Expanded Lobster Claw

Expanded Lobster Claw
Heliconia latispatha

Photo by Jerry & Linda Harrison

Of all the thousands of tropical plants, Heliconia is one plant genus that many people visiting Panama recognize. Even determining species is not too difficult, in most cases! Heliconia latispatha is native and common from Mexico south through tropical South America. The relatively inconspicuous flowers emerge from gaudy, claw-shaped, reddish-orange floral bracts. The entire flower stalk can be 50 cm long! The flowers of the Expanded Lobster Claw plant are followed by smooth blue fruit. The leaves are large and banana-like.

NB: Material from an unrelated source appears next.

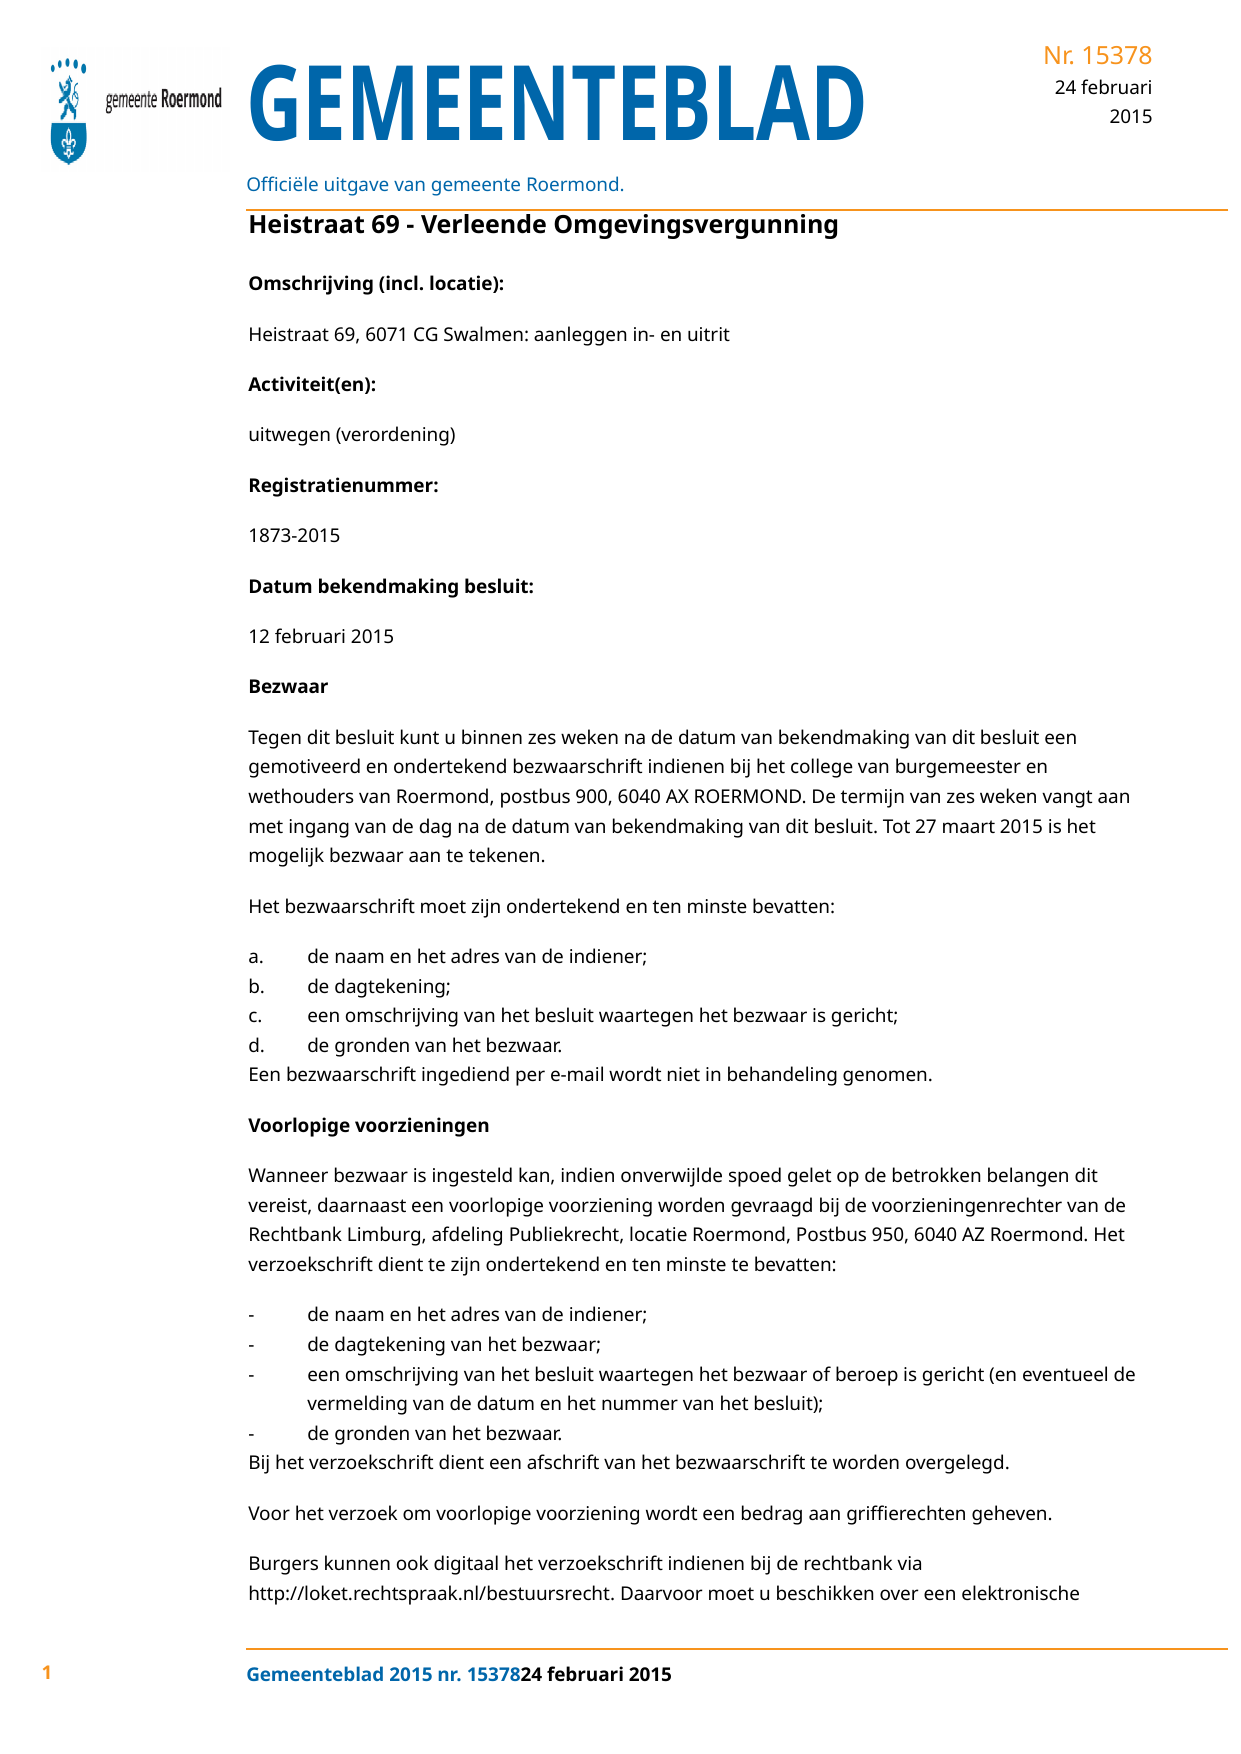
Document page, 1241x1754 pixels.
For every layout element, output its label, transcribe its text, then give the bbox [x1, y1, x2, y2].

Known by enthusiasts as “Expanded Lobster Claw,” Heliconia latispatha prefers partly shady, moist edges of tropical forests and roadsides bordering good forest. The large, unusual flowers of the Expanded Lobster Claw plant make long-lasting cut flowers in floral arrangements.

Heliconia quick facts:
• Native to the tropical Americas and Caribbean
• A disjunct group of six species from the Pacific islands (Samoa westward to Sulawesi)
• 200-225 species are generally recognized, with many more cultivars and varieties
• all New World species are pollinated by hummingbirds
• Pacific island species are pollinated by nectar-eating bats and honeyeaters (birds)
• Popular for tropical landscaping
• Used in floral arrangements because they are long-lasting
• Known in Panama as “Platanillo”
• Related to Bird-of-Paradise flowers
• More types of cultivars exist than actual number of wild species
• About 10 species can be found near the Canopy Family lodges.